The past weeks have been unsettling for many investors in the Asia-Pacific region, with financial markets in China in particular subject to major gyrations. But amid the swooning indices and uncertain macro statistics, some newly-released projections suggest no pause to the rapid growth in mobile payments in the region.
Last week IDC released a new report on the future of mobile payments highlighted by what the leading global tech research firm called “explosive growth” in the Asia/Pacific region, which it said would play an outsized role in bringing the global market for m-payments past the $1 trillion mark within the next two years. Indeed, according to the firm, Asia’s share of the global market would rise from 40% this year to 50% in 2017, corresponding to 150% growth over the period.
While few would be surprised that IDC’s forecast would show this growth tilted towards the region’s emerging markets, it also stressed that the character of the growth would be starkly different in countries such as China and Australia, due to existing patterns of financial sector and tech development.
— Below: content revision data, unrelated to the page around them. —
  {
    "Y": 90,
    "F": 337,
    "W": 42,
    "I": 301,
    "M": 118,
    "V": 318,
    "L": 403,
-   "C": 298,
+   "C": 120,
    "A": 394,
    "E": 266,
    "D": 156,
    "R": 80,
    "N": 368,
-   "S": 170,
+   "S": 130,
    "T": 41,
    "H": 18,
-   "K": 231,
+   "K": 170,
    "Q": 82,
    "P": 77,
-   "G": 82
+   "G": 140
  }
More specifically, IDC says that in more advanced Asian economies – such as Australia – broad existing use of credit and debit cards will translate into growth for Near Field Communication-based proximity solutions like Android Pay and Apple Pay. Meanwhile, in less-developed (but larger) markets like China and India, traction will be greatest for top-up and bank account-linked features aligned with proprietary mobile wallets of the sort Cellum has developed for clients in the region. Overall, IDC says the differences are enough to warrant the sorting of the region’s countries into three groups, which it dubs “Card Payment Leaders,” “Mobile Payment Leaders,” and “Mobile Money Leaders.”
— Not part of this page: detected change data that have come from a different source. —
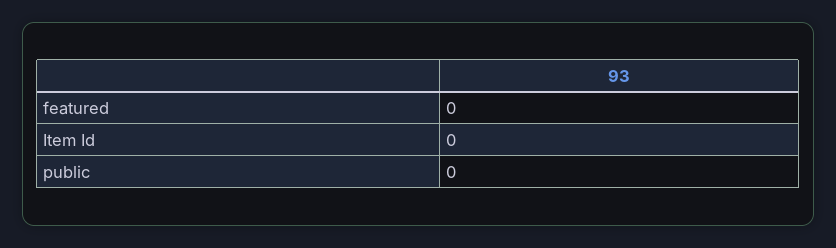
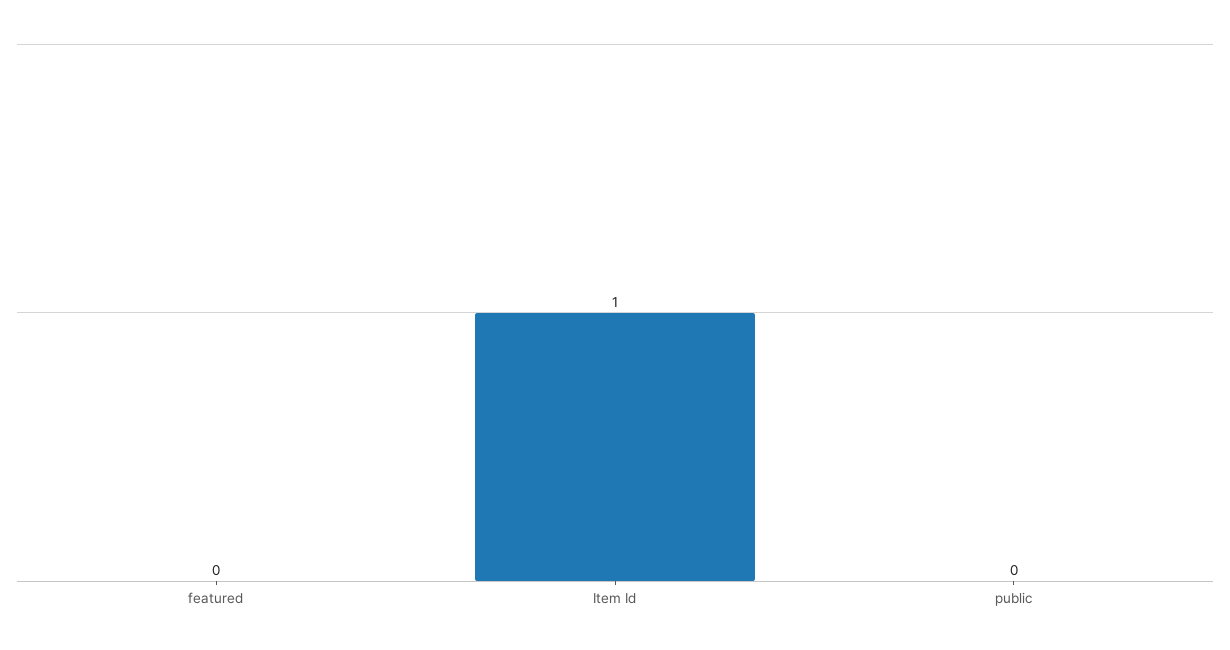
  {
    "featured": 0,
-   "Item Id": 0,
+   "Item Id": 1,
    "public": 0
  }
As should be obvious from Cellum’s increasing commitment to Asia, other research we have reviewed and conducted is in accord with IDC’s, with data from all markets suggesting room for spectacular growth in m-payments and m-commerce. Just consider that in Myanmar (Burma) – which has a population greater than South Korea and twice that of Australia – the number of mobile internet users doubled last year alone. So while there are certain to be bumps in the road for Asia over the next few years, the lane for mobile payments will remain blindingly fast.